## WHAT IS BEING ASKED
From the records below, please print only the lines from the one containing "芯能IPM29整流系列智能功" through the one containing "و به محض ورود", both included. Skip the pictures.

## MATERIAL SUPPLIED
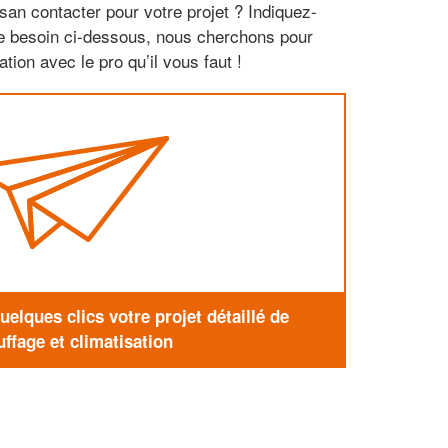
san contacter pour votre projet ? Indiquez-
re besoin ci-dessous, nous cherchons pour
tion avec le pro qu’il vous faut !
elques clics votre projet détaillé de
ffage et climatisation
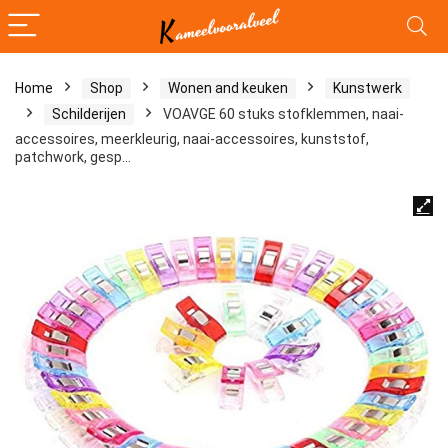
Home
Shop
Wonen and keuken
Kunstwerk
Schilderijen
VOAVGE 60 stuks stofklemmen, naai-
accessoires, meerkleurig, naai-accessoires, kunststof,
patchwork, gesp…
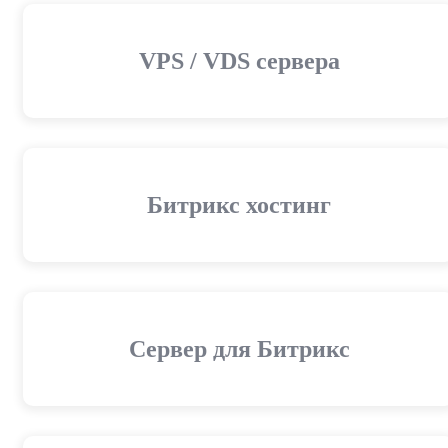
VPS / VDS сервера
Битрикс хостинг
Сервер для Битрикс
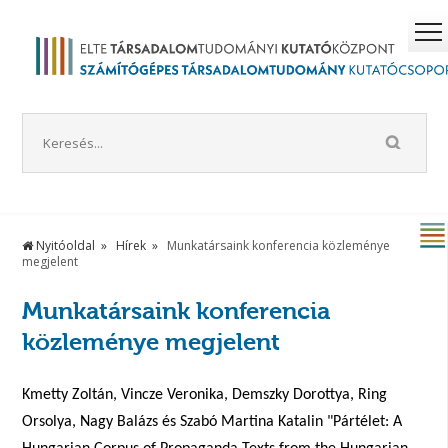
Nyitóoldal
Hírek
Munkatársaink konferencia közleménye
megjelent
Munkatársaink konferencia
közleménye megjelent
Kmetty Zoltán, Vincze Veronika, Demszky Dorottya, Ring
Orsolya, Nagy Balázs és Szabó Martina Katalin "Pártélet: A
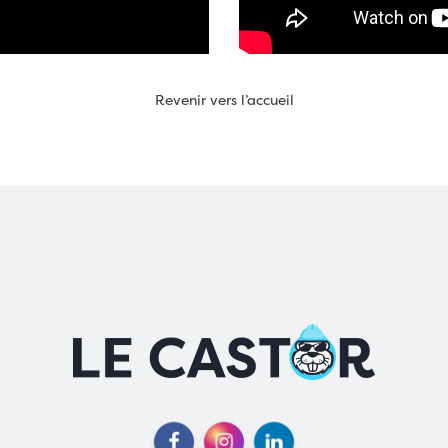
Revenir vers l’accueil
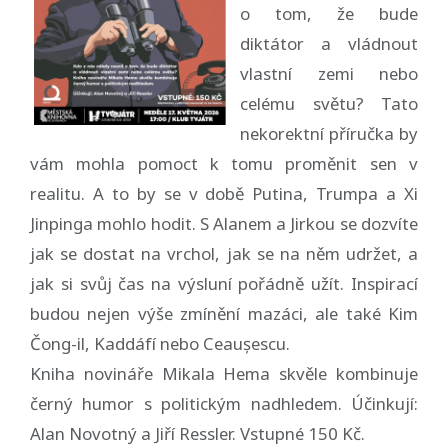
o tom, že bude
diktátor a vládnout
vlastní zemi nebo
celému světu? Tato
nekorektní příručka by
vám mohla pomoct k tomu proměnit sen v
realitu. A to by se v době Putina, Trumpa a Xi
Jinpinga mohlo hodit. S Alanem a Jirkou se dozvíte
jak se dostat na vrchol, jak se na něm udržet, a
jak si svůj čas na výsluní pořádně užít. Inspirací
budou nejen výše zmínění mazáci, ale také Kim
Čong-il, Kaddáfí nebo Ceaușescu.
Kniha novináře Mikala Hema skvěle kombinuje
černý humor s politickým nadhledem. Účinkují:
Alan Novotný a Jiří Ressler. Vstupné 150 Kč.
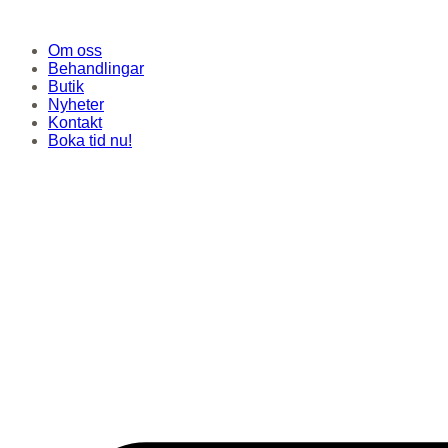
Hoppa
till
Om oss
innehåll
Behandlingar
Butik
Nyheter
Kontakt
Boka tid nu!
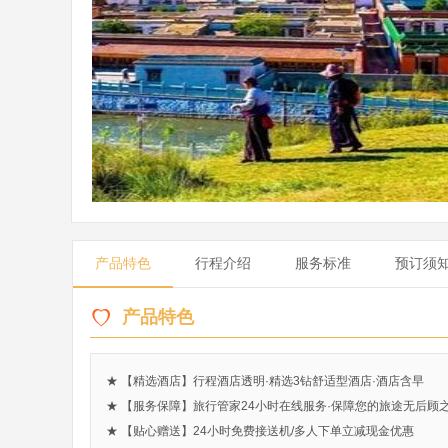
产品特色
行程介绍
服务标准
预订须
产品特色
★ 【精选酒店】行程酒店透明·精选3钻舒适型酒店·酒店含早
★ 【服务保障】旅行管家24小时在线服务·保障您的旅途无后顾
★ 【贴心赠送】24小时免费接送机/多人下单立减现金优惠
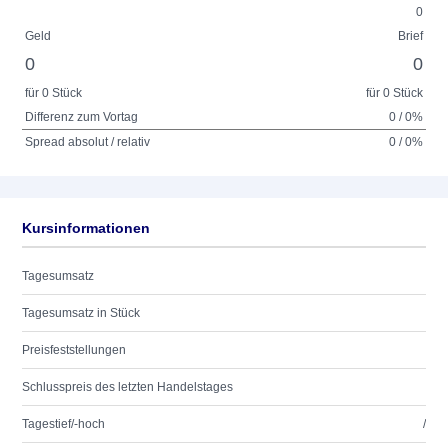
0
Geld
Brief
0
0
für 0 Stück
für 0 Stück
Differenz zum Vortag
0 / 0%
Spread absolut / relativ
0 / 0%
Kursinformationen
Tagesumsatz
Tagesumsatz in Stück
Preisfeststellungen
Schlusspreis des letzten Handelstages
Tagestief/-hoch
/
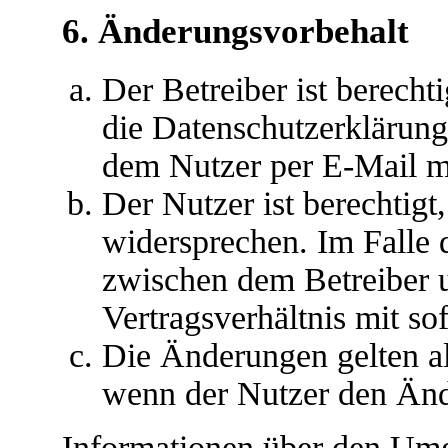
6. Änderungsvorbehalt
Der Betreiber ist berech
die Datenschutzerklärun
dem Nutzer per E-Mail mi
Der Nutzer ist berechtig
widersprechen. Im Falle 
zwischen dem Betreiber 
Vertragsverhältnis mit so
Die Änderungen gelten al
wenn der Nutzer den Änd
Informationen über den Umg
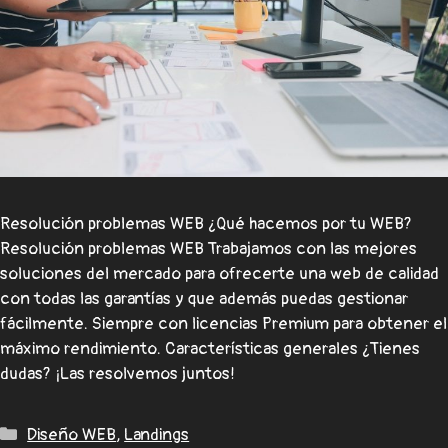
Resolución problemas WEB ¿Qué hacemos por tu WEB?
Resolución problemas WEB Trabajamos con las mejores
soluciones del mercado para ofrecerte una web de calidad
con todas las garantías y que además puedas gestionar
fácilmente. Siempre con licencias Premium para obtener el
máximo rendimiento. Características generales ¿Tienes
dudas? ¡Las resolvemos juntos!
Diseño WEB
,
Landings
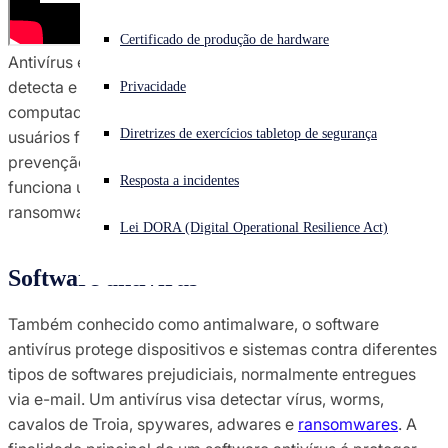
Enfrentando um ataque cibernético? Obtenha ajuda imediata
Certificado de produção de hardware
Iniciar sessão
Antivírus é um software de segurança cibernética que
detecta e remove softwares maliciosos (malwares) de
Privacidade
computadores, dispositivos e redes. Se a sua rede tem
Open search
Diretrizes de exercícios tabletop de segurança
usuários finais, um software antivírus é essencial na
Open language switcher
Português (Brasil)
prevenção de
violações de dados
. Saiba mais sobre como
Resposta a incidentes
funciona um antivírus e os riscos de um malware e
ransomware.
Lei DORA (Digital Operational Resilience Act)
Software antivírus
Também conhecido como antimalware, o software
antivírus protege dispositivos e sistemas contra diferentes
tipos de softwares prejudiciais, normalmente entregues
via e-mail. Um antivírus visa detectar vírus, worms,
cavalos de Troia, spywares, adwares e
ransomwares
. A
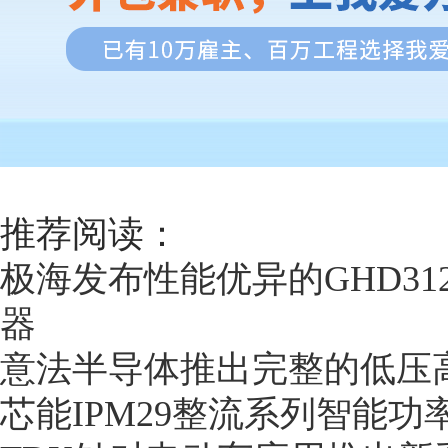
推荐阅读：
极海发布性能优异的GHD31
器
意法半导体推出完整的低压
芯能IPM29整流系列智能功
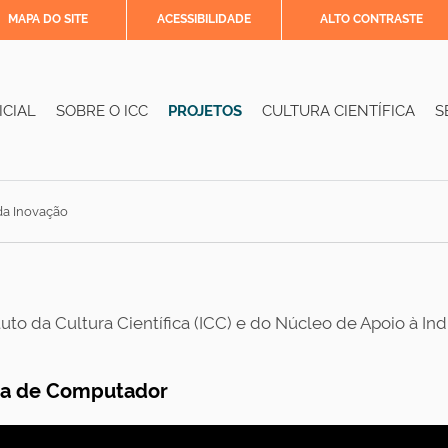
MAPA DO SITE
ACESSIBILIDADE
ALTO CONTRASTE
ICIAL
SOBRE O ICC
PROJETOS
CULTURA CIENTÍFICA
S
 da Inovação
uto da Cultura Científica (ICC) e do Núcleo de Apoio à Ind
ama de Computador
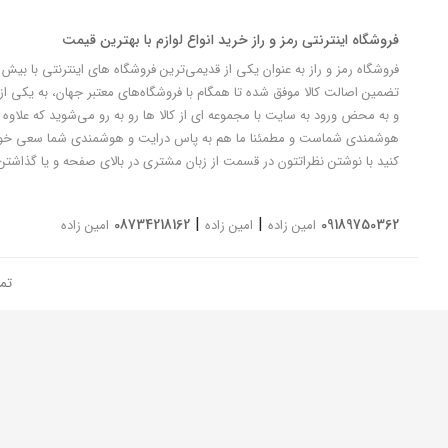
فروشگاه اینترنتی رمز و راز خرید انواع لوازم با بهترین قیمت
تضمین اصالت کالا موفق شده تا همگام با فروشگاه‌های معتبر جهان، به یکی از 
و به محض ورود به سایت با مجموعه ای از کالا ها رو به رو می‌شوید که علاوه ب
کنید با نوشتن نظراتتون در قسمت از زبان مشتری در بالای صفحه و یا گذاشتن
|
|
08734218162
09189750362
امین زاده
امین زاده
امین زاده
تم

## SOLUTION BELOW
芯能IPM29整流系列智能功
MAPA DO SITE
ACESSIBILIDADE
ALTO CONTRASTE
ICIAL
SOBRE O ICC
PROJETOS
CULTURA CIENTÍFICA
S
 da Inovação
uto da Cultura Científica (ICC) e do Núcleo de Apoio à Ind
ama de Computador
فروشگاه اینترنتی رمز و راز خرید انواع لوازم با بهترین قیمت
تضمین اصالت کالا موفق شده تا همگام با فروشگاه‌های معتبر جهان، به یکی از 
و به محض ورود به سایت با مجموعه ای از کالا ها رو به رو می‌شوید که علاوه ب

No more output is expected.